Dr. John A. Amyot
Canada's advances in health sciences have not been limited to Banting and Best with their discovery of insulin. Dr. John A. Amyot was another important inventor who went on to serve as Deputy Minister of Health Canada from 1919 to 1933.|
Health Canada hosts a series of annual lectures given by distinguished Canadians in the health field.|
The lecture series honours Dr. John A. Amyot, who became Deputy Minister when the Federal Department of Health was created in 1919. Dr. Amyot's career was noted for significant public health accomplishments and for his career in the public service. Born in Toronto in 1867, he is widely credited as being one the first proponents in North America of preventive medicine. He established the first post graduate course in public health at the University of Toronto and developed the first diphtheria antitoxin in Canada. Dr. Amyot was closely associated with the development of the typhoid and smallpox vaccines and with the introduction of two public health measures that are now taken for granted: the filtration and chlorination of water and the pasteurization of milk.
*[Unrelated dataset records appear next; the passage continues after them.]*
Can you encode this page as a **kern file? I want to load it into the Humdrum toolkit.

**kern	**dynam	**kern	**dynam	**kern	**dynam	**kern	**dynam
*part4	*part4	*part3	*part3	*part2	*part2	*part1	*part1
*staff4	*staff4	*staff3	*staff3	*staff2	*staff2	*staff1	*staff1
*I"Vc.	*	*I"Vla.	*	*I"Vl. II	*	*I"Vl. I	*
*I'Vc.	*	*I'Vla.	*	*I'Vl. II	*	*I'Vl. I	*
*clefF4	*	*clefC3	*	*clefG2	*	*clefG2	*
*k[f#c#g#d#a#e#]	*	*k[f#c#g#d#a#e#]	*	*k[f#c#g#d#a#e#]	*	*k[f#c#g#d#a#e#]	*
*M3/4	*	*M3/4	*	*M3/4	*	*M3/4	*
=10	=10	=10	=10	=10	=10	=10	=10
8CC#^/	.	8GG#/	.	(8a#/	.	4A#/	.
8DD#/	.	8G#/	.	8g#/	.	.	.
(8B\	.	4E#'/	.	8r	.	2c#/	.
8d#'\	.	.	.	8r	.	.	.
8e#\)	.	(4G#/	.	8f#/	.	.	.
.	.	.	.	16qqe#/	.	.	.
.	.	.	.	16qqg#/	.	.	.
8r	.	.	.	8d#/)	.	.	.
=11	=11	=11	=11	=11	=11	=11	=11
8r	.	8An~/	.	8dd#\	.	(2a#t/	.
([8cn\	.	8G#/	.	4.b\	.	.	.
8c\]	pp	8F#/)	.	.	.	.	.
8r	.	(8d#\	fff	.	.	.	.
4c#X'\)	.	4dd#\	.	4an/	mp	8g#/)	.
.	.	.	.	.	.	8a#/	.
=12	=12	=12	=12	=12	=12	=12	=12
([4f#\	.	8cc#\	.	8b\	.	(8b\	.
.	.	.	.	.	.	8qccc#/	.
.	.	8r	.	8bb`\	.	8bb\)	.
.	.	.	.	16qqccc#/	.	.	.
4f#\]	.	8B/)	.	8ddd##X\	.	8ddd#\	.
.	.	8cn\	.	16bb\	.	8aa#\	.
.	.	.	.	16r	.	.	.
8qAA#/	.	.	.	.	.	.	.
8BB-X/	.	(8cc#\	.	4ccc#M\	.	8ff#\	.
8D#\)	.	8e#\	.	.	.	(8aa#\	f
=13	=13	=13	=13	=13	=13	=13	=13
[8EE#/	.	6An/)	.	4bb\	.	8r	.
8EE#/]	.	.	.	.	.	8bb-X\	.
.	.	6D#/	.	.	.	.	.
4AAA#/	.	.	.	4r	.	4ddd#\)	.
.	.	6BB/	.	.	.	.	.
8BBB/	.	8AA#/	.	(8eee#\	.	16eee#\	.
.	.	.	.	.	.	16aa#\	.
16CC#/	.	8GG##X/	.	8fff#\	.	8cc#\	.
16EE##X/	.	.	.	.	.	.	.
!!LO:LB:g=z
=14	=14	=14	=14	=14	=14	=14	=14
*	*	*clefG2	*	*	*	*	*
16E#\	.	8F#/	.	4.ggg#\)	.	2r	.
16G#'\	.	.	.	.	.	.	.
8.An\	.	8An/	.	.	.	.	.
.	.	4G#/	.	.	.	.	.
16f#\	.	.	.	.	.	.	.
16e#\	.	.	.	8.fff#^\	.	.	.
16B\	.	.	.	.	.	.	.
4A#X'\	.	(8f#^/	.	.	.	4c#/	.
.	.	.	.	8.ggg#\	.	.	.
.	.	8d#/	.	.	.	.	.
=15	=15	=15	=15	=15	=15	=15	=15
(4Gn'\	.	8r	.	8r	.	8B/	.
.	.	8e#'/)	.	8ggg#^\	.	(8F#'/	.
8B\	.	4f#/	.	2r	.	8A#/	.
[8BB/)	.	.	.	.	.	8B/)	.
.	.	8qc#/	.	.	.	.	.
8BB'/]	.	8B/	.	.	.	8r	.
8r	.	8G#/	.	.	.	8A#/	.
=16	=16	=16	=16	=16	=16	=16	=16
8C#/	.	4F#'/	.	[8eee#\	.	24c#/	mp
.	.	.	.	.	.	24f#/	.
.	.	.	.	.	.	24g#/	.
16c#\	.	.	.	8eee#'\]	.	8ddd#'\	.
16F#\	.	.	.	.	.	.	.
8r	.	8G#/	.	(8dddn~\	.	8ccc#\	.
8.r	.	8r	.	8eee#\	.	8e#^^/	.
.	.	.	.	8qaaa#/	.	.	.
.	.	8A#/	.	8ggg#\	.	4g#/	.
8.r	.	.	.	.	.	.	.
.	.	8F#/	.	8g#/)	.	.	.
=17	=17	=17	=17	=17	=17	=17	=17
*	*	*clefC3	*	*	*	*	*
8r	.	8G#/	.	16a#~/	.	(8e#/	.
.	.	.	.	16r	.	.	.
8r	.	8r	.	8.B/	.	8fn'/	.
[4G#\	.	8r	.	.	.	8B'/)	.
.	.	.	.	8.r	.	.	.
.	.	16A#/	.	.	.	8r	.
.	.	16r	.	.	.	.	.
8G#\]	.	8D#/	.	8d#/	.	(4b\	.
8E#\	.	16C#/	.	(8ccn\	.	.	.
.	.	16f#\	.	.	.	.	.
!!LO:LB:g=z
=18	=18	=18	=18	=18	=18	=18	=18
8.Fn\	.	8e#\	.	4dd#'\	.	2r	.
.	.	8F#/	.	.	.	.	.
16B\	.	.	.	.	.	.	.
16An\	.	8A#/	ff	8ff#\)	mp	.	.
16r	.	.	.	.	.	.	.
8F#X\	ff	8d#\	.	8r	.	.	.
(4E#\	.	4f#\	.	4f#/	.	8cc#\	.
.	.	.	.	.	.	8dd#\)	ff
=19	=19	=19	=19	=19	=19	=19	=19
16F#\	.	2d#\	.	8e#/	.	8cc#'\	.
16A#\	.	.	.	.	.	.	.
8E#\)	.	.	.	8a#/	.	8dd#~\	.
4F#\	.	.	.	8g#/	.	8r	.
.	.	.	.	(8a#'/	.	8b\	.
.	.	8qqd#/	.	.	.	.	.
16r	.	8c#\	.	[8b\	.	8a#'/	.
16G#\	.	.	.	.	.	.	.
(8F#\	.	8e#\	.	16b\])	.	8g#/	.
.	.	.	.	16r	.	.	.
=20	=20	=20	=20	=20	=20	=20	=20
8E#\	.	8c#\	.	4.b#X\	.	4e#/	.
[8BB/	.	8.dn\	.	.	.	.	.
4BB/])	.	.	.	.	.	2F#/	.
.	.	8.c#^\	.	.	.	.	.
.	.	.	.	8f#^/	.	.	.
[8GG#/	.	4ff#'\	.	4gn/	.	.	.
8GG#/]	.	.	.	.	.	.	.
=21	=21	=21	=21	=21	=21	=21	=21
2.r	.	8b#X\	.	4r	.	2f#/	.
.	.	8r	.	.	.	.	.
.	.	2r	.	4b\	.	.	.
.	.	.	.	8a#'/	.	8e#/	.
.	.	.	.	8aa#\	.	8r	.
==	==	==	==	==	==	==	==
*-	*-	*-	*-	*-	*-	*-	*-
For his military service in the first world war, Dr. Amyot was decorated by both the British (Commander of the Order of St. Michael and St. George) and the French (Knight of the Legion of Honour) governments.
|Dr. John A. Amyot|
Health Canada's "Amyot Lecture" is given each year in his honour. The lecture series is designed to recognize excellence and to foster innovation and debate on leading health policy issues.